Trapp proposed to launch a class action civil claim on behalf of “all individual, private, taxpaying citizens of the Province of British Columbia, wherever they reside,” claiming the former Liberal government breached its fiduciary duty to taxpayers by diverting tax money to the party to “commit the conversion.”
Branch noted that “once tax dollars enter the government’s coffers, it would not be proper to characterize those as ‘goods of the plaintiff.’ Rather they become the property of the government.”
He also found an “absence of a proper pleading of damage on the part of the proposed class.
“As the plaintiff emphasized in their argument, they are not actually seeking a return of their tax dollars, but simply a redirection of the funds to more worthy government causes,” he wrote in his reasons for judgment. “I find that this desire to simply control the government’s decision-making power does not qualify as ‘damage’ in the sense contemplated by a common law conspiracy claim.”
On the matter of “unjust enrichment, Branch said, Canadian law permits recovery for this if a plaintiff can establish there was an enrichment or benefit to the defendant and a corresponding deprivation of the plaintiff.

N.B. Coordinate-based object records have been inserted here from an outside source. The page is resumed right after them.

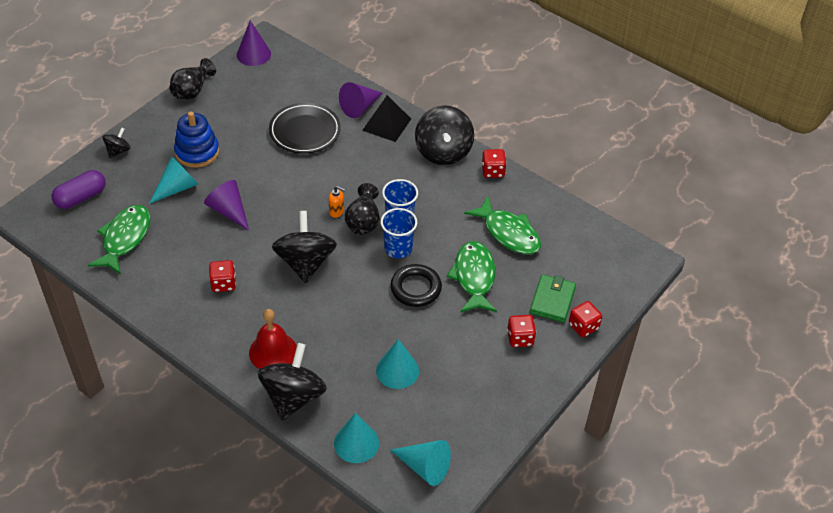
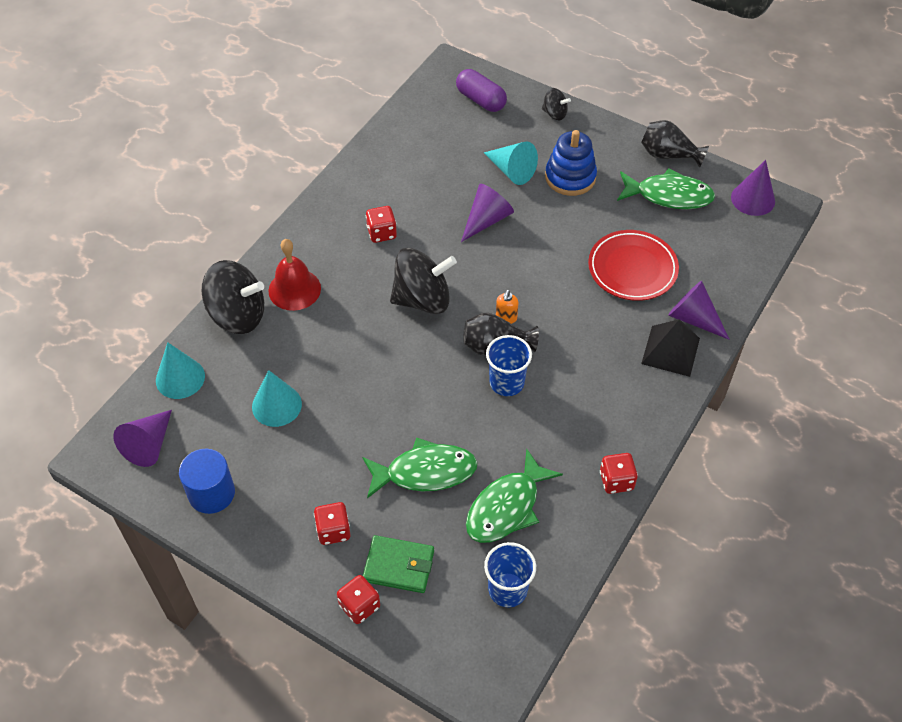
camera: 85 degrees right, 5 degrees up
(125, 238) = (431, 144): green fish -> green fish (669, 195)
(305, 131) = (632, 268): black plate -> red plate
(398, 248) = (459, 386): blue cup -> blue cup (507, 590)
(416, 288) = (398, 411): black ring -> none
(424, 467) = (149, 444): turquoise cone -> purple cone
(443, 152) = (637, 419): black spinning top -> none
(479, 420) = (211, 493): none -> blue cylinder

“The only ‘deprivation’ alleged is the failure of the government to expends its funds on other worthy causes, although the plaintiff does not specify what exactly those causes should be,” the judge observed. “I find that this is not the type of deprivation contemplated by an action for unjust enrichment. Taxpayers cannot generally control how government funds are spent. There is no guarantee that any monies spent on other objects would necessarily be spent on causes favoured by each and every taxpayer. Indeed, it is virtually assured that they will not be.”